Give hospitals way out of 'toxic' NHS mortgages

The Institute for Public Policy Research (IPPR) has argued that the NHS needs to be provided with a legal right to buy out ‘toxic’ deals hospitals have agreed for new buildings.

According to the think tank, more than 100 schemes were signed off over the past 20 years in England under PFI contracts where private firms paid for new hospitals and centres. The worst deals have been deemed the equivalent of taking out a mortgage from a ‘loan shark charging high rates of interest that could not be renegotiated’.

Under PFI contracts, NHS trusts have to make annual repayments like a mortgage, with the report authors saying that contracts are controversially driving billions away from patients and into private bank accounts, ‘blocking transformation and threatening even basic safety standards in our hospitals’.
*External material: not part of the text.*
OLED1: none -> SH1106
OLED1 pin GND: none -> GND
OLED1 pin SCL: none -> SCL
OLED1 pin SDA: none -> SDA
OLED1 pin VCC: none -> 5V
In fact, some trusts were paying a sixth of their income in fees, with high charges for maintenance and services as well as high rates of interest pushing up costs. By 2050, IPPR says that £80 billion is expected to have been paid in fees for £13 billion worth of buildings.

Although the government banned the use of PFI in 2018, the NHS was ‘still left with the toxic legacy of some bad deals with little way out’, with only two trusts reported to have escaped from them.

The think tanks new report, The ‘make do and mend’ health service, recommends a legal right to be created to allow the NHS to buy out the contracts at a fair price.